Dann allerdings gibt es andere Probleme, vor allem hinsichtlich der Ersetzung des menschlichen Lebens und wahrscheinlich jedes kohlenstoffbasierten Lebens durch einen auf Silizium basierenden Reproduktionsmechanismus. Wir können uns hier nicht mit den noch beunruhigenderen Problemen auseinandersetzen, die aus der "ganz starken" Version der KL entstehen.

Die große Frage ist offensichtlich: Warum sollen wir willentlich unsere mögliche evolutionäre Auslöschung technisch bewerkstelligen? Die kurze Antwort geht dahin, daß es hier eine logische Notwendigkeit gibt, ein "rutschiges Gefälle". Die starke Version führt eine starke Verwirrung über das ein, was lebendig und wirklich ist und wie wir möglicherweise den Unterschied feststellen können. Die "ganz starke" Version geht noch darüber hinaus und führt zur Behauptung, daß es keine andere Grundlage als die hervorragende Rechenleistung und einen allgemeinen evolutionären Imperativ dafür gibt, eine Art des "Lebens" einer anderen vorzuziehen.

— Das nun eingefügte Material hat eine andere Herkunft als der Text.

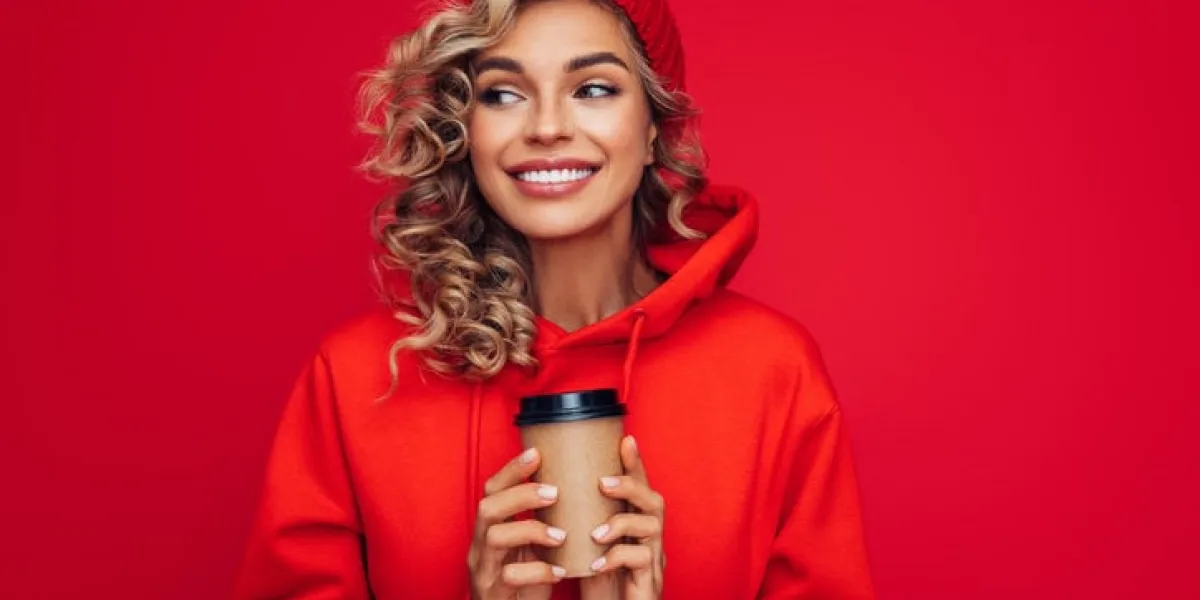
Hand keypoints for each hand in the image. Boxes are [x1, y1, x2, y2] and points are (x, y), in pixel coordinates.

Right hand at [468, 448, 567, 599]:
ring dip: (531, 529)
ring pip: (494, 537)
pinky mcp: (493, 593)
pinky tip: (559, 570)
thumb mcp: (532, 548)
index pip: (491, 490)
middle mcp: (480, 546)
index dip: (511, 469)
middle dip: (521, 494)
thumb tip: (576, 489)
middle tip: (555, 492)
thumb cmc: (524, 583)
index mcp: (489, 530)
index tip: (537, 453)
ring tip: (561, 535)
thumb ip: (543, 523)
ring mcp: (483, 569)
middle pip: (487, 507)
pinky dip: (538, 570)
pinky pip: (509, 576)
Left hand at [588, 435, 664, 598]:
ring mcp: (653, 556)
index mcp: (636, 521)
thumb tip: (548, 487)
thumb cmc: (601, 578)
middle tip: (603, 483)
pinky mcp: (650, 579)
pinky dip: (616, 558)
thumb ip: (581, 516)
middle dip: (630, 486)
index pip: (640, 485)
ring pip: (651, 527)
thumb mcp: (588, 542)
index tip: (625, 439)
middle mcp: (650, 535)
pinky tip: (596, 564)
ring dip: (621, 524)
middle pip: (654, 500)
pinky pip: (641, 560)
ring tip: (596, 533)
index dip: (635, 463)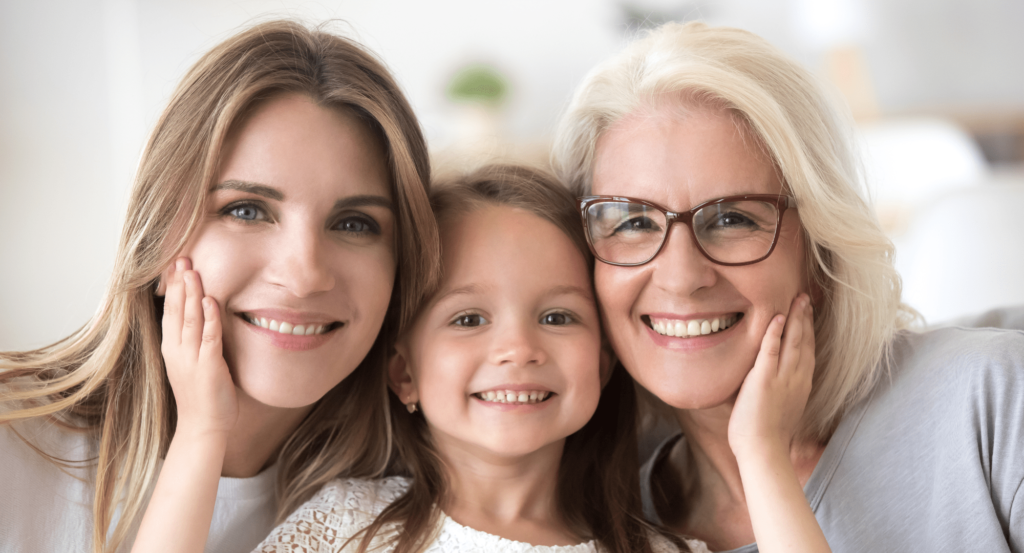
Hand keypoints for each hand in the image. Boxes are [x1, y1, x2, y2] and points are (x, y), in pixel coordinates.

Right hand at [161, 257, 237, 437]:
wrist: (203, 427)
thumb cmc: (201, 396)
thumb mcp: (191, 363)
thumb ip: (194, 341)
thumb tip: (201, 318)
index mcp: (172, 349)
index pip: (170, 311)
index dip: (173, 288)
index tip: (175, 265)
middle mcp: (177, 351)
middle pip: (177, 311)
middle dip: (180, 283)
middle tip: (182, 258)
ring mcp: (192, 358)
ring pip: (191, 319)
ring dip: (193, 294)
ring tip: (194, 271)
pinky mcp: (209, 366)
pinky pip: (209, 337)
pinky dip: (210, 317)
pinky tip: (211, 300)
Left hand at [728, 294, 814, 460]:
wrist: (763, 452)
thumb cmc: (767, 438)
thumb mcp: (781, 410)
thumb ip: (779, 393)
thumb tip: (772, 387)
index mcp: (800, 386)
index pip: (807, 352)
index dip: (808, 331)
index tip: (808, 314)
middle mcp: (796, 379)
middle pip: (804, 342)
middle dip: (805, 318)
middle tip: (805, 298)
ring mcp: (782, 379)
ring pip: (792, 342)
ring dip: (795, 318)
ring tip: (797, 299)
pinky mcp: (764, 380)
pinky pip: (770, 351)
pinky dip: (774, 333)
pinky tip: (777, 317)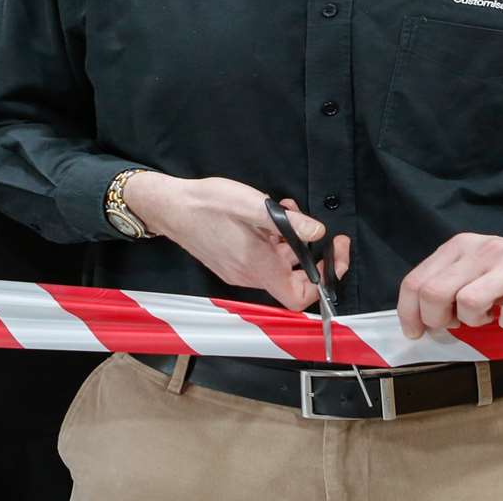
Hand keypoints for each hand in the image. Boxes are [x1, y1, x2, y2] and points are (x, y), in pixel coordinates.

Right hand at [123, 173, 349, 310]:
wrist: (170, 207)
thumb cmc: (209, 205)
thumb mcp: (253, 205)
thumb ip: (288, 222)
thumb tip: (318, 231)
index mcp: (258, 267)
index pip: (299, 297)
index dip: (322, 281)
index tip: (332, 255)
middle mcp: (250, 275)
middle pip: (293, 279)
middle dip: (311, 253)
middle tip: (322, 229)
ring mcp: (239, 270)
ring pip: (279, 264)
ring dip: (292, 241)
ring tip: (290, 210)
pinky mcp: (232, 261)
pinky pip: (264, 257)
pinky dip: (275, 239)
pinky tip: (271, 215)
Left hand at [396, 235, 502, 338]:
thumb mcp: (477, 270)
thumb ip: (449, 286)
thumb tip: (421, 318)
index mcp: (461, 246)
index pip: (416, 281)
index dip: (410, 313)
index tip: (417, 332)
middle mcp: (483, 249)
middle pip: (435, 293)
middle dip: (438, 320)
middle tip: (456, 326)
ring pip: (468, 302)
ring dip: (475, 322)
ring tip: (489, 317)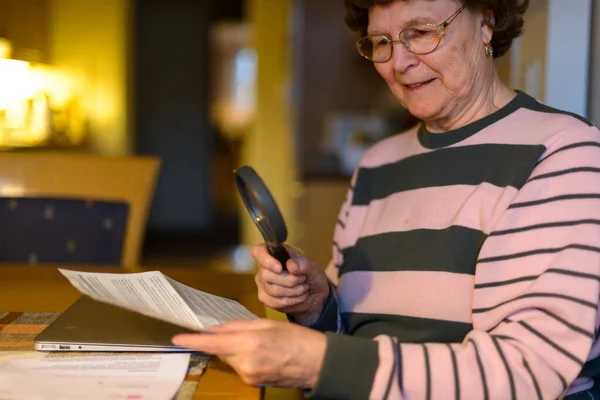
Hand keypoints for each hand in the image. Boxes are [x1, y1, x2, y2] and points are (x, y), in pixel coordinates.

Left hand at [172, 319, 326, 388]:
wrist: (317, 363)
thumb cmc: (297, 338)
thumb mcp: (268, 323)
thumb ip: (240, 326)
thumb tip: (217, 329)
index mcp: (250, 342)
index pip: (213, 343)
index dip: (193, 340)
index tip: (177, 338)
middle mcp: (246, 362)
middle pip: (222, 350)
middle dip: (226, 340)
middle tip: (246, 332)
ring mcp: (249, 375)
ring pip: (232, 359)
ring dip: (238, 350)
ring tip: (262, 344)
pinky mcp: (254, 383)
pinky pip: (241, 367)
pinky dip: (246, 359)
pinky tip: (264, 354)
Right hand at [252, 244, 329, 324]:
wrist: (315, 296)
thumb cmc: (311, 277)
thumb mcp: (313, 268)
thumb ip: (303, 265)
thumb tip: (290, 265)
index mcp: (275, 253)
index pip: (258, 251)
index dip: (266, 259)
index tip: (279, 268)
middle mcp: (265, 267)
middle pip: (266, 275)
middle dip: (290, 280)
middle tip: (303, 279)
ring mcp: (262, 283)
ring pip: (273, 290)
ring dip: (293, 291)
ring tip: (303, 288)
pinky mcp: (265, 298)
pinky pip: (274, 302)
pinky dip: (291, 300)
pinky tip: (298, 297)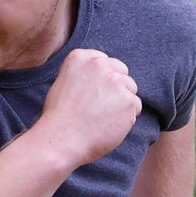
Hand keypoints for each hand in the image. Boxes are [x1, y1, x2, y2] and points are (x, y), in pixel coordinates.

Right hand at [37, 49, 141, 169]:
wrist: (62, 139)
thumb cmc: (59, 118)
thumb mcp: (63, 83)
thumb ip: (83, 74)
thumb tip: (101, 78)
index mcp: (81, 57)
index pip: (105, 62)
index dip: (102, 80)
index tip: (94, 94)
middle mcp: (100, 64)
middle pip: (121, 72)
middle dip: (115, 88)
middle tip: (100, 108)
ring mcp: (116, 81)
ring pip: (130, 89)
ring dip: (122, 103)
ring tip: (103, 119)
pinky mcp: (128, 100)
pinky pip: (136, 107)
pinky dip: (127, 118)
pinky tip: (109, 126)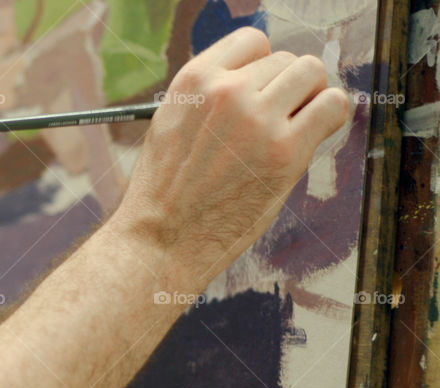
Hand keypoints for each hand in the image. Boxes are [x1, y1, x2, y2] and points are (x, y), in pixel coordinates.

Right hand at [116, 27, 349, 290]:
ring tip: (292, 129)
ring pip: (312, 74)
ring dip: (309, 98)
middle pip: (285, 60)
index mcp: (193, 81)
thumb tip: (257, 80)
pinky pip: (332, 106)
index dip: (261, 67)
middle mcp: (226, 91)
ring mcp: (258, 120)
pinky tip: (311, 137)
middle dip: (285, 89)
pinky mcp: (285, 152)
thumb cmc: (164, 193)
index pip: (252, 41)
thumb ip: (209, 96)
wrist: (160, 240)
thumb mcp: (171, 123)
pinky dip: (329, 116)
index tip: (260, 92)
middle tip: (274, 123)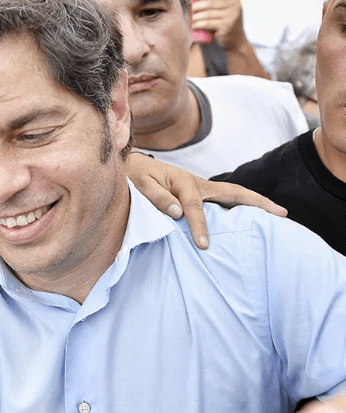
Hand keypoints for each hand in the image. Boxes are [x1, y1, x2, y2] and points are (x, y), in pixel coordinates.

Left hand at [125, 152, 286, 248]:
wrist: (130, 166)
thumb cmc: (134, 177)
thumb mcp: (140, 186)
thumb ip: (157, 198)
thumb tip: (177, 212)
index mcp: (183, 182)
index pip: (194, 208)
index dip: (199, 226)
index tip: (203, 245)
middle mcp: (198, 184)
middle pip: (233, 192)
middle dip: (258, 203)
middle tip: (282, 213)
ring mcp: (201, 188)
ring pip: (232, 196)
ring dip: (254, 205)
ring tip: (277, 216)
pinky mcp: (199, 194)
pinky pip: (223, 201)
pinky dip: (238, 209)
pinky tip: (247, 222)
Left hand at [191, 0, 245, 51]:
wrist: (236, 41)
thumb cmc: (225, 25)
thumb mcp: (225, 12)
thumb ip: (216, 4)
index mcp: (234, 0)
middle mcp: (235, 6)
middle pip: (212, 2)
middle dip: (198, 6)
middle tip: (188, 9)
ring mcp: (232, 16)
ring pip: (208, 13)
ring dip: (196, 16)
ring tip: (188, 18)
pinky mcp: (226, 26)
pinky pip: (208, 23)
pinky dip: (198, 24)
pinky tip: (192, 26)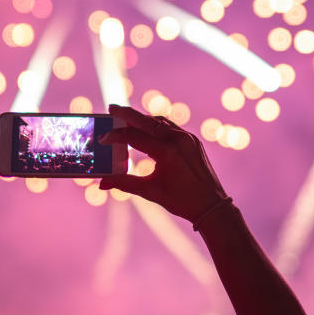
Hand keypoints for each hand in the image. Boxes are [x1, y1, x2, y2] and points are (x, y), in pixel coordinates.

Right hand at [97, 105, 227, 221]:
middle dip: (127, 114)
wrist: (211, 206)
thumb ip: (124, 184)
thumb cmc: (181, 201)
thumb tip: (101, 183)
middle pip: (146, 121)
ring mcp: (188, 138)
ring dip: (143, 119)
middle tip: (111, 108)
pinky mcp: (193, 141)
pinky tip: (147, 128)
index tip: (102, 138)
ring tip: (126, 119)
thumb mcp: (150, 192)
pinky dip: (157, 125)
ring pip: (160, 121)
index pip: (134, 136)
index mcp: (166, 152)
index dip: (116, 136)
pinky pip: (171, 127)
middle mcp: (178, 139)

Daher verwirklicht sich der ontologische und epistemologische Zusammenbruch, der durch die starke Version der KL angekündigt wird, als ethischer Zusammenbruch in der ganz starken Version. Wir entdecken, daß es keine Grundlage für eine auf Menschen zentrierte Ethik gibt, wenn nur die Prinzipien Mechanismus und Evolution gegeben sind. Und wenn wir keine menschenfreundliche Ethik in die Logik der KL einbauen können, sollten wir besser damit beginnen, nach etwas anderem Aussschau zu halten.